TUESDAY/WEDNESDAY: Rising heat levels are the big story; look for a high in the mid 90s both days, maybe even upper 90s in spots. The sky will remain mostly sunny, and afternoon showers and storms will remain isolated and mostly over the southern counties of the state. Birmingham’s hottest temperature so far this summer is 94, recorded on June 20, June 29 and July 3. There’s a good chance we exceed that, if not Tuesday, on Wednesday.
THURSDAY THROUGH THE WEEKEND: Moisture levels rise Thursday and Friday, and we will bring back the chance of scattered, mostly afternoon and evening showers and thunderstorms both days. Otherwise, the sky will be partly sunny with a high in the low to mid 90s.
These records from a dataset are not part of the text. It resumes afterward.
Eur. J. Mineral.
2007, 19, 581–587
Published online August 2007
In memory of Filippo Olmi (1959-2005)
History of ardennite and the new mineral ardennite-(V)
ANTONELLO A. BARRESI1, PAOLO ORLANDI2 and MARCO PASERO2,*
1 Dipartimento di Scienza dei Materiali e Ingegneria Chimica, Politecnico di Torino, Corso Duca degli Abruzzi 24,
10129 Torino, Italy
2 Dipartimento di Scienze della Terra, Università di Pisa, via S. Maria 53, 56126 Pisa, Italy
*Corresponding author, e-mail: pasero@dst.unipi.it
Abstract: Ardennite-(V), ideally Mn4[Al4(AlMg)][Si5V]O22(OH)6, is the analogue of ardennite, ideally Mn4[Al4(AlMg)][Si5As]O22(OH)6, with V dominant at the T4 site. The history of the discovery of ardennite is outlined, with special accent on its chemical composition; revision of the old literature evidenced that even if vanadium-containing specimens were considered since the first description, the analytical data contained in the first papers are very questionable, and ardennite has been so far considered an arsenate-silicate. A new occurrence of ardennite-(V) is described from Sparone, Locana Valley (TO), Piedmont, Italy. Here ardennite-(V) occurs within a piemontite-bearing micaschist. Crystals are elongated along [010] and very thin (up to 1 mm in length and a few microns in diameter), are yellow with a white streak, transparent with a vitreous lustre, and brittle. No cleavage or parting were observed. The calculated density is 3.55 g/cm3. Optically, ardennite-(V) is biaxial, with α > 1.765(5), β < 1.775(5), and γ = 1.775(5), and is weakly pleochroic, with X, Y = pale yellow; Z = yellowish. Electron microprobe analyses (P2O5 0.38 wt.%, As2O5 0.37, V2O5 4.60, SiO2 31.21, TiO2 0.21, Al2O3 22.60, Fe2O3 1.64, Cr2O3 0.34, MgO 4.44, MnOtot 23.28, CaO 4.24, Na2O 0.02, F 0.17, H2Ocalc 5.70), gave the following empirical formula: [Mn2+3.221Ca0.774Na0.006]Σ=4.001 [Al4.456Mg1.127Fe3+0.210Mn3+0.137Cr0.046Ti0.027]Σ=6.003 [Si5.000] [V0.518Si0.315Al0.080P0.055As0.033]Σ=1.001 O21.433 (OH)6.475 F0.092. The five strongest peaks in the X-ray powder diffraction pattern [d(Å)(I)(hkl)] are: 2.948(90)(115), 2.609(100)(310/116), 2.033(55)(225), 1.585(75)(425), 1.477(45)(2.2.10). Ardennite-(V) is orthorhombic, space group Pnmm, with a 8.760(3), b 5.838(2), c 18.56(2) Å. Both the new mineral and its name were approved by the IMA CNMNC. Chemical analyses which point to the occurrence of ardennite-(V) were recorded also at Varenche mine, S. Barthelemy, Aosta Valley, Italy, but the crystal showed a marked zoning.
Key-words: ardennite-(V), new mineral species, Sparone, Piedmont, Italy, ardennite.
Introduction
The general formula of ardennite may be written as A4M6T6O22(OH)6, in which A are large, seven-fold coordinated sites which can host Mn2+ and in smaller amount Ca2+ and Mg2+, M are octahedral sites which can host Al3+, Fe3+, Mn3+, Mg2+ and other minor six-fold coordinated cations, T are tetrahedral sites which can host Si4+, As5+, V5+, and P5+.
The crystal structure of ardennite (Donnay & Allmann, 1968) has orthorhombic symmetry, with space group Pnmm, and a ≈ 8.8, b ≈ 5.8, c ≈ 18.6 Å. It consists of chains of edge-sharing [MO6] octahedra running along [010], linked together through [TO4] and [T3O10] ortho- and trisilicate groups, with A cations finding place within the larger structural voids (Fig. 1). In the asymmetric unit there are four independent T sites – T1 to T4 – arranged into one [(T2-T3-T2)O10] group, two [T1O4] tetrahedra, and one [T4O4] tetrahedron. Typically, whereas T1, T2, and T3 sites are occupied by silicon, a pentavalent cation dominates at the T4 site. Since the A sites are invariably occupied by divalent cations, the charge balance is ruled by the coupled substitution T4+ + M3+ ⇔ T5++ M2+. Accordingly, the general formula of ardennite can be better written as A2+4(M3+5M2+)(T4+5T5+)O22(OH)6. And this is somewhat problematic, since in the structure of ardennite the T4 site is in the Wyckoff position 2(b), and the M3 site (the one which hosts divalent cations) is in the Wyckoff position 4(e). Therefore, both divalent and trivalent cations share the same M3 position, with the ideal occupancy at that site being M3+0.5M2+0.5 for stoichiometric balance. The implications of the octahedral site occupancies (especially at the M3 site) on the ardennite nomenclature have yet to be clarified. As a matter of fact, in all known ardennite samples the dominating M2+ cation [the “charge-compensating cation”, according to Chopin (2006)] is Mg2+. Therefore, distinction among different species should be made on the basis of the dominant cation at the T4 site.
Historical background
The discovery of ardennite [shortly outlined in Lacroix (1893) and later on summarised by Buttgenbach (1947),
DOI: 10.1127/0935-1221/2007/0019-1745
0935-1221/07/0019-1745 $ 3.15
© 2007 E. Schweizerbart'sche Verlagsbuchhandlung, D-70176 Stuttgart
The weekend will be pretty much the same. We will have the usual risk of random, scattered showers and storms Saturday and Sunday, generally from 1 until 9 p.m. Otherwise, look for partly sunny days with highs between 90 and 94.
NEXT WEEK: The classic summer pattern rolls along through the week — hot, humid days with a few scattered showers or storms possible each day, mostly during the afternoon and evening hours. Highs hold in the low to mid 90s.
TROPICS: The Atlantic basin remains very quiet, and tropical storm formation is not expected this week. The peak of the season will come in August and September.
SUNDAY’S STORMS: A line of strong to severe thunderstorms moved southward through all of Alabama Sunday, initially in the Tennessee Valley during the morning, ending up along the Gulf Coast by evening. A number of trees and power lines were taken down, and rain amounts exceeded 1 inch in some spots. A few totals:
- Muscle Shoals — 2.06 inches
- Huntsville — 1.38
- Grayson Valley — 1.33
- Moody — 1.23
- Birmingham Airport — 1.12
- Mobile — 0.67
- Montgomery — 0.4
ON THIS DATE IN 1951: Rivers across eastern Kansas crested well above flood stage, causing the most significant destruction from flooding in the Midwestern United States at that time. In all, 500,000 people were left homeless and 24 people died in the disaster.